- Written problem -
Put each line of the records below into a Markdown table with two columns, No. and Line, numbering the rows and skipping any blank lines. Leave the pictures out.
++++ Listed entries
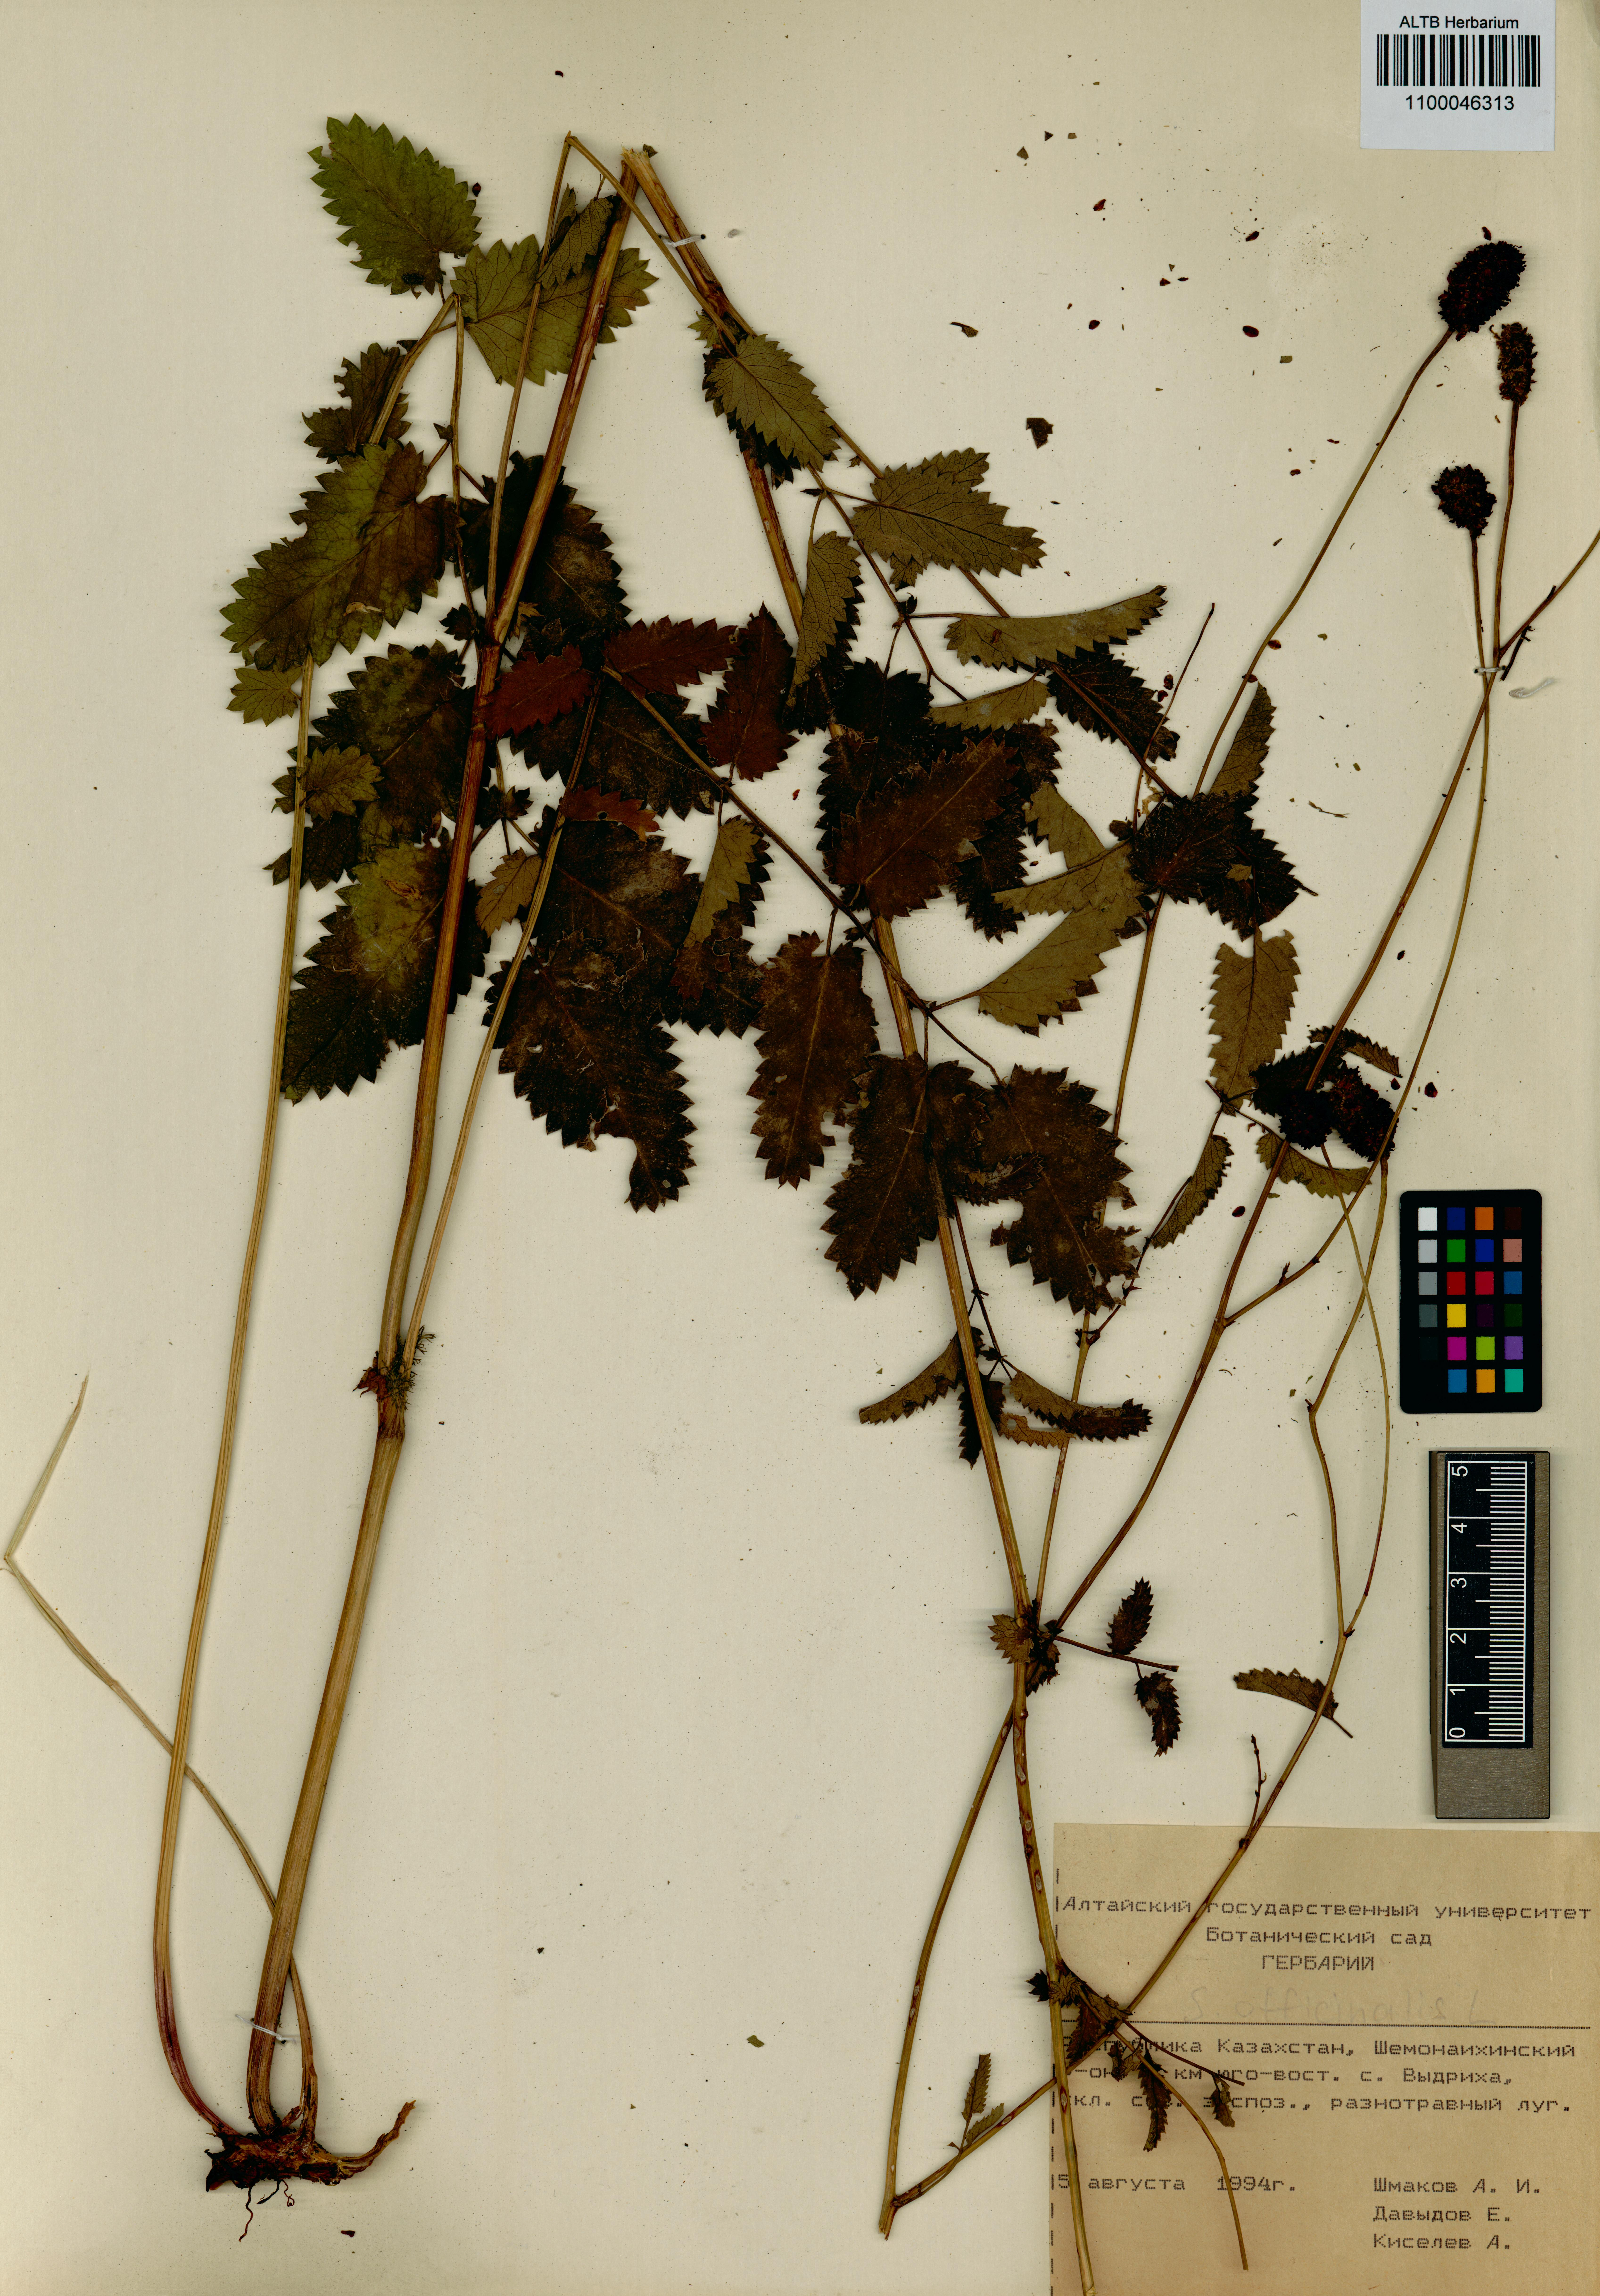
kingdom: Plantae
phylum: Tracheophyta
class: Magnoliopsida
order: Rosales
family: Rosaceae
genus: Sanguisorba
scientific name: Sanguisorba officinalis
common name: Great burnet
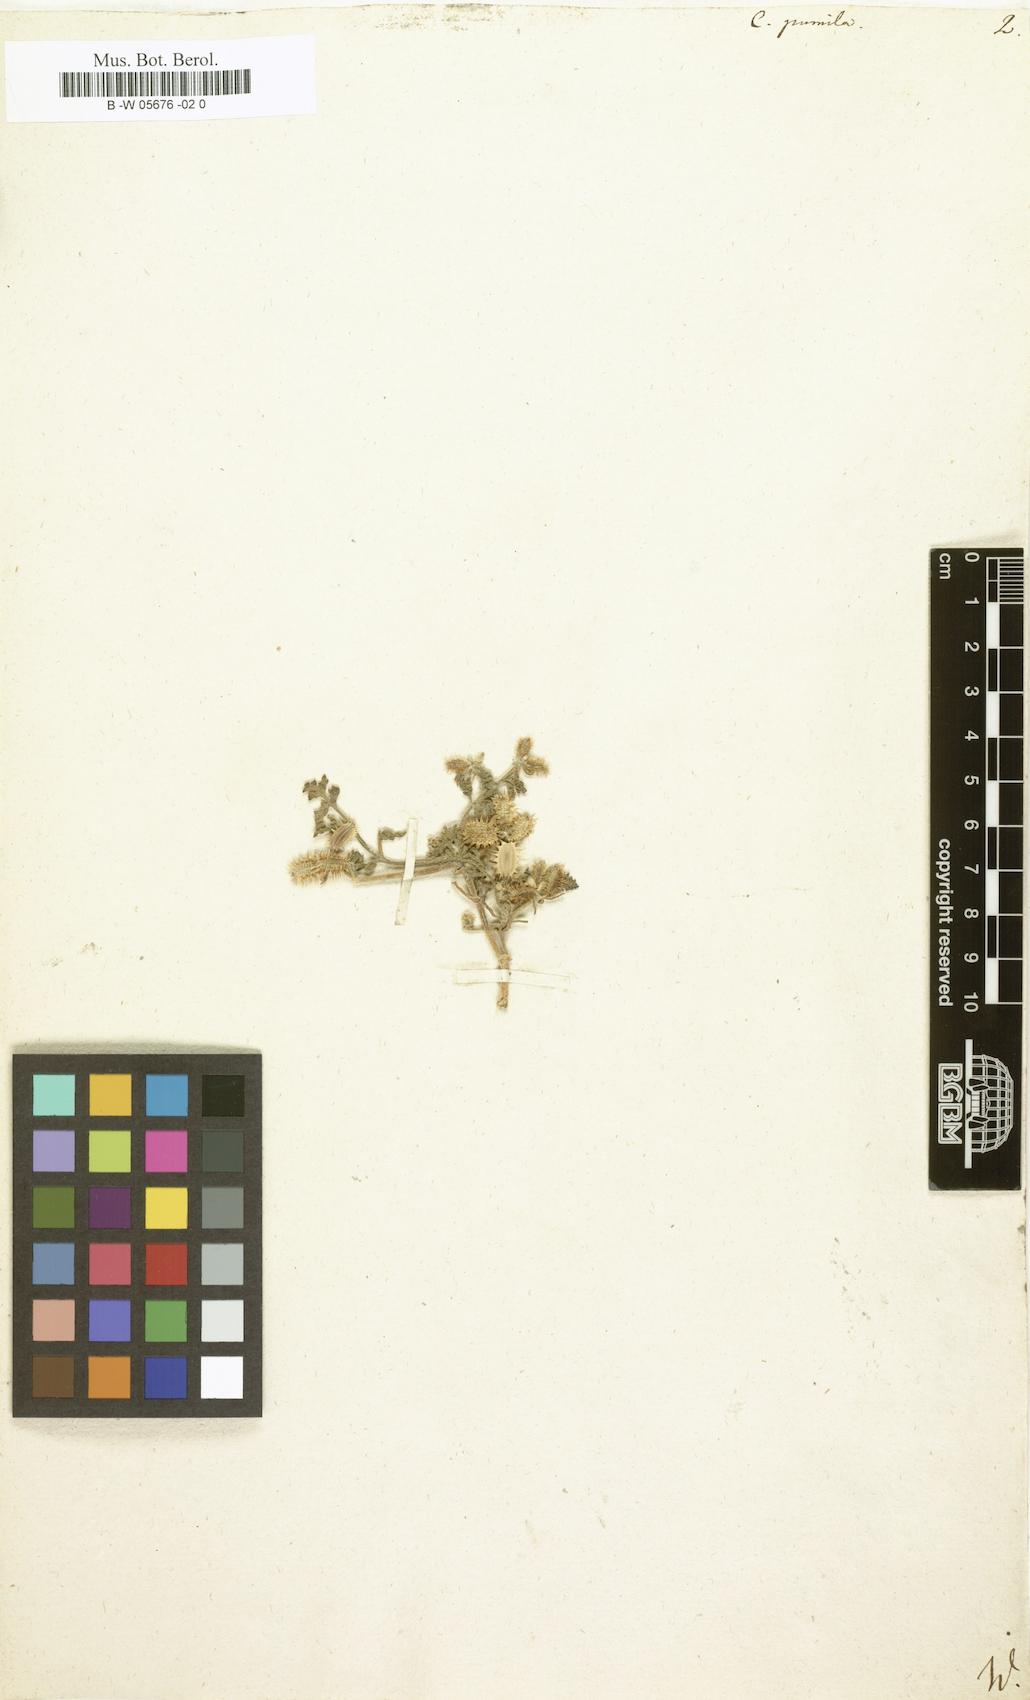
++++++++
- The output -
| No. | Line |
|---|---|
| 1 | kingdom: Plantae |
| 2 | phylum: Tracheophyta |
| 3 | class: Magnoliopsida |
| 4 | order: Rosales |
| 5 | family: Rosaceae |
| 6 | genus: Sanguisorba |
| 7 | scientific name: Sanguisorba officinalis |
| 8 | common name: Great burnet |